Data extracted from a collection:
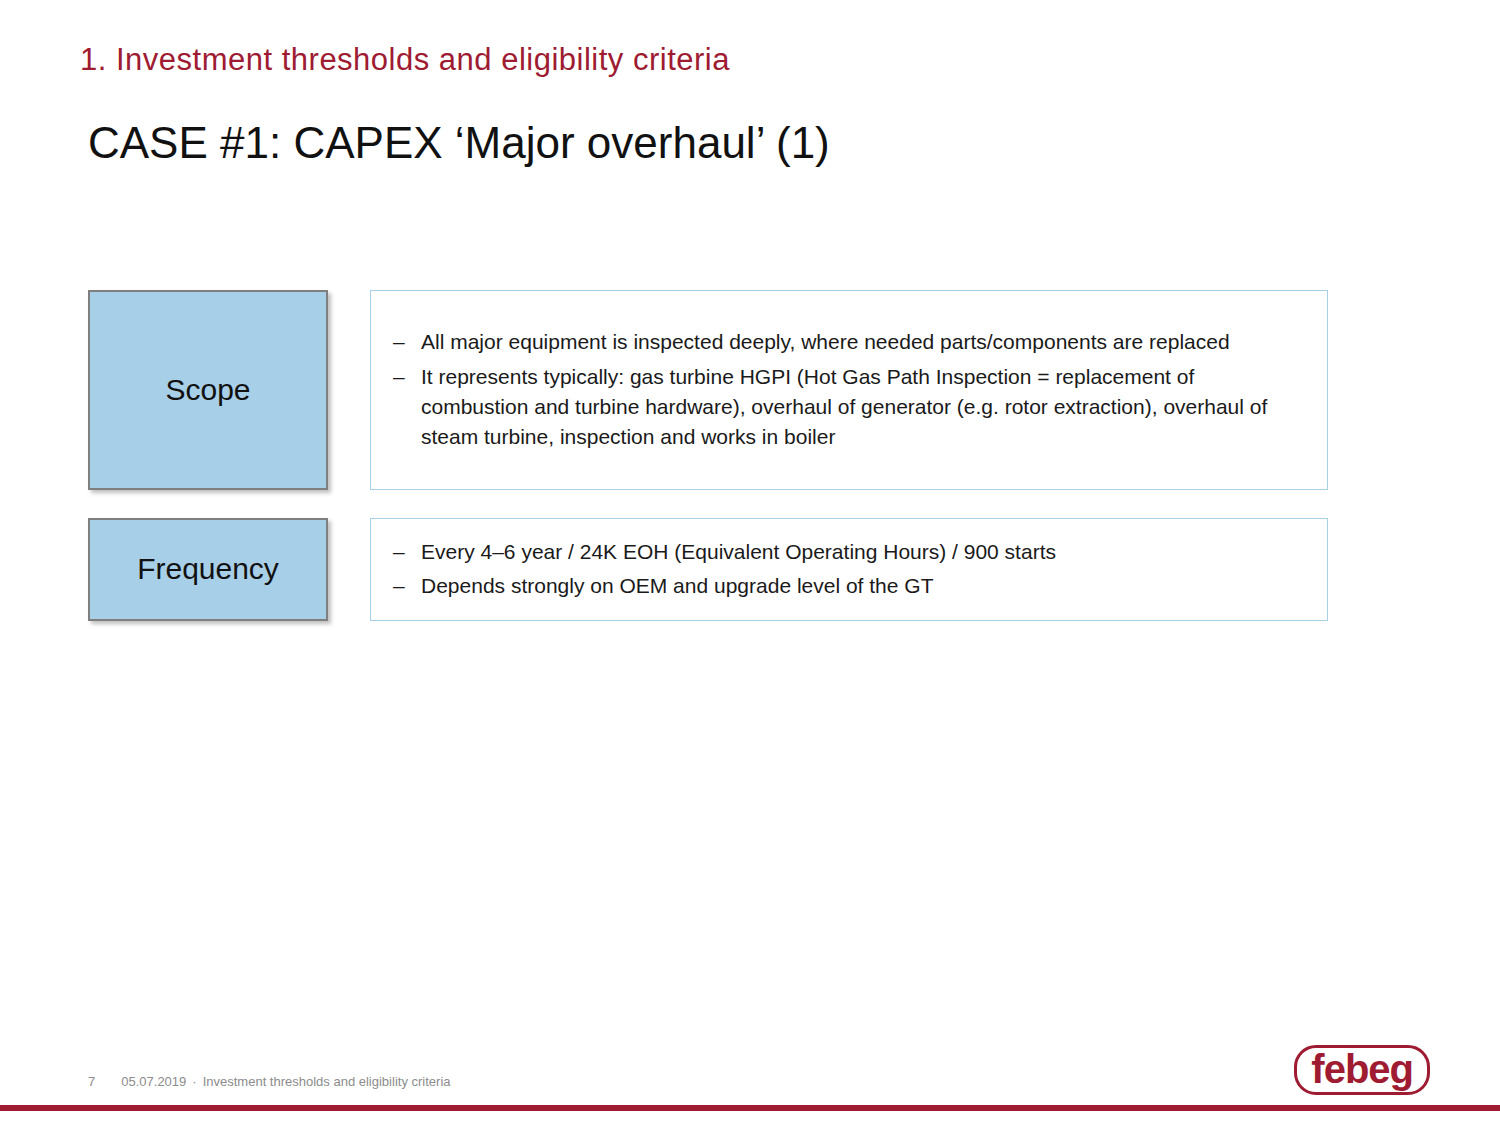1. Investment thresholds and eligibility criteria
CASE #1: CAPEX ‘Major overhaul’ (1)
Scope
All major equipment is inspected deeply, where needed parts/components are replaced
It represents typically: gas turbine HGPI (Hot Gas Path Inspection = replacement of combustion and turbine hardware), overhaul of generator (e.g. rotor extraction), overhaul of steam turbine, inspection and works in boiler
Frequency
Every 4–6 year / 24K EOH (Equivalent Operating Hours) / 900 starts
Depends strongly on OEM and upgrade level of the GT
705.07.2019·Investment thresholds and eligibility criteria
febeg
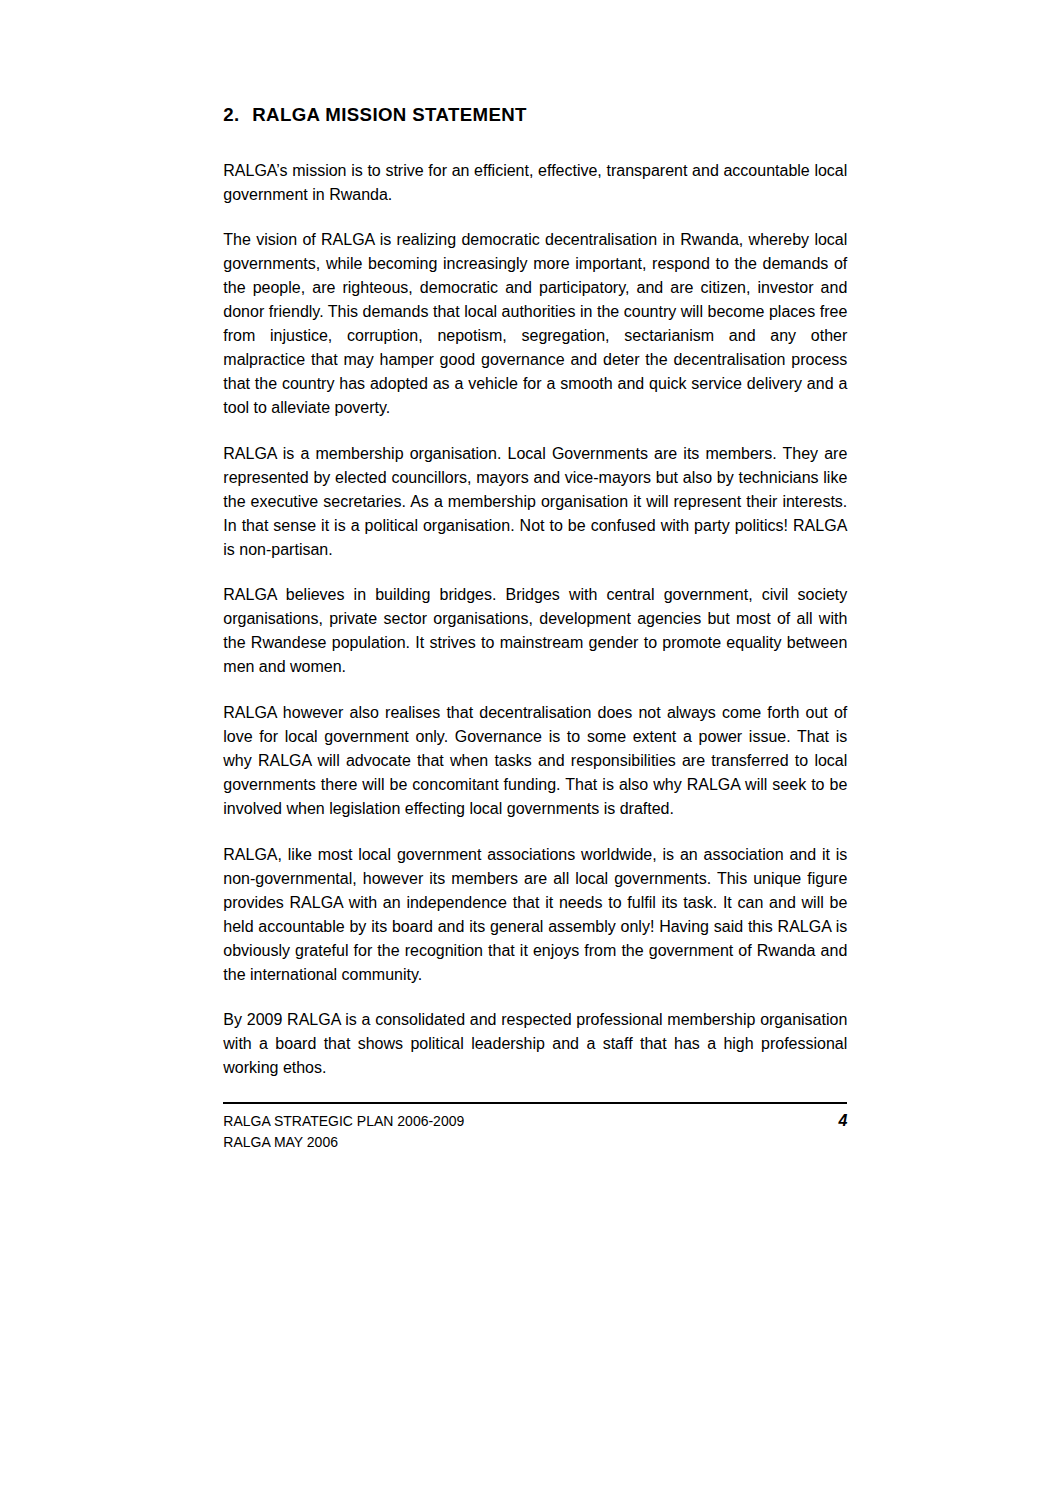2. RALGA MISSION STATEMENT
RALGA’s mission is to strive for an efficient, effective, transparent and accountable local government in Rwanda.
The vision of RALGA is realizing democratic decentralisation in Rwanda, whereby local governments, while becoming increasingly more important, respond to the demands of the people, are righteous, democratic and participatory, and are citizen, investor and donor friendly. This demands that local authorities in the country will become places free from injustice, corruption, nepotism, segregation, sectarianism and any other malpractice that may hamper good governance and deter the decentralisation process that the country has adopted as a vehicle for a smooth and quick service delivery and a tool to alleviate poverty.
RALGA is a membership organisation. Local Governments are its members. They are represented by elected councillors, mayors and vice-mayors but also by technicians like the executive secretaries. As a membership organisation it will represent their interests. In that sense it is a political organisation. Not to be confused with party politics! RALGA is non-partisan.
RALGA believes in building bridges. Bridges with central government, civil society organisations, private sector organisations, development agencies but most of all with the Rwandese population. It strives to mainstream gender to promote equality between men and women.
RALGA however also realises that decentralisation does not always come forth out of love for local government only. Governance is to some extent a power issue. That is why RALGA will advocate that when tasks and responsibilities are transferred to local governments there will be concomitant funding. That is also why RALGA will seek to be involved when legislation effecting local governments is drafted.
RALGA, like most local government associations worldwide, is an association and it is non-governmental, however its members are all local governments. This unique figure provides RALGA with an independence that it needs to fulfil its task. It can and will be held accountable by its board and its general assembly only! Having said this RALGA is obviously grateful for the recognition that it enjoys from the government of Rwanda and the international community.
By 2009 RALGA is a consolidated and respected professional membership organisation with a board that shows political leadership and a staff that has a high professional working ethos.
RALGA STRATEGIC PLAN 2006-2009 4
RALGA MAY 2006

YOUR TASK
Reproduce every record above exactly, omitting the pictures.

ANSWER BELOW
1. Investment thresholds and eligibility criteria
CASE #1: CAPEX ‘Major overhaul’ (1)
Scope
All major equipment is inspected deeply, where needed parts/components are replaced
It represents typically: gas turbine HGPI (Hot Gas Path Inspection = replacement of combustion and turbine hardware), overhaul of generator (e.g. rotor extraction), overhaul of steam turbine, inspection and works in boiler
Frequency
Every 4–6 year / 24K EOH (Equivalent Operating Hours) / 900 starts
Depends strongly on OEM and upgrade level of the GT
705.07.2019·Investment thresholds and eligibility criteria
febeg
2. RALGA MISSION STATEMENT
RALGA’s mission is to strive for an efficient, effective, transparent and accountable local government in Rwanda.
The vision of RALGA is realizing democratic decentralisation in Rwanda, whereby local governments, while becoming increasingly more important, respond to the demands of the people, are righteous, democratic and participatory, and are citizen, investor and donor friendly. This demands that local authorities in the country will become places free from injustice, corruption, nepotism, segregation, sectarianism and any other malpractice that may hamper good governance and deter the decentralisation process that the country has adopted as a vehicle for a smooth and quick service delivery and a tool to alleviate poverty.
RALGA is a membership organisation. Local Governments are its members. They are represented by elected councillors, mayors and vice-mayors but also by technicians like the executive secretaries. As a membership organisation it will represent their interests. In that sense it is a political organisation. Not to be confused with party politics! RALGA is non-partisan.
RALGA believes in building bridges. Bridges with central government, civil society organisations, private sector organisations, development agencies but most of all with the Rwandese population. It strives to mainstream gender to promote equality between men and women.
RALGA however also realises that decentralisation does not always come forth out of love for local government only. Governance is to some extent a power issue. That is why RALGA will advocate that when tasks and responsibilities are transferred to local governments there will be concomitant funding. That is also why RALGA will seek to be involved when legislation effecting local governments is drafted.
RALGA, like most local government associations worldwide, is an association and it is non-governmental, however its members are all local governments. This unique figure provides RALGA with an independence that it needs to fulfil its task. It can and will be held accountable by its board and its general assembly only! Having said this RALGA is obviously grateful for the recognition that it enjoys from the government of Rwanda and the international community.
By 2009 RALGA is a consolidated and respected professional membership organisation with a board that shows political leadership and a staff that has a high professional working ethos.
RALGA STRATEGIC PLAN 2006-2009 4
RALGA MAY 2006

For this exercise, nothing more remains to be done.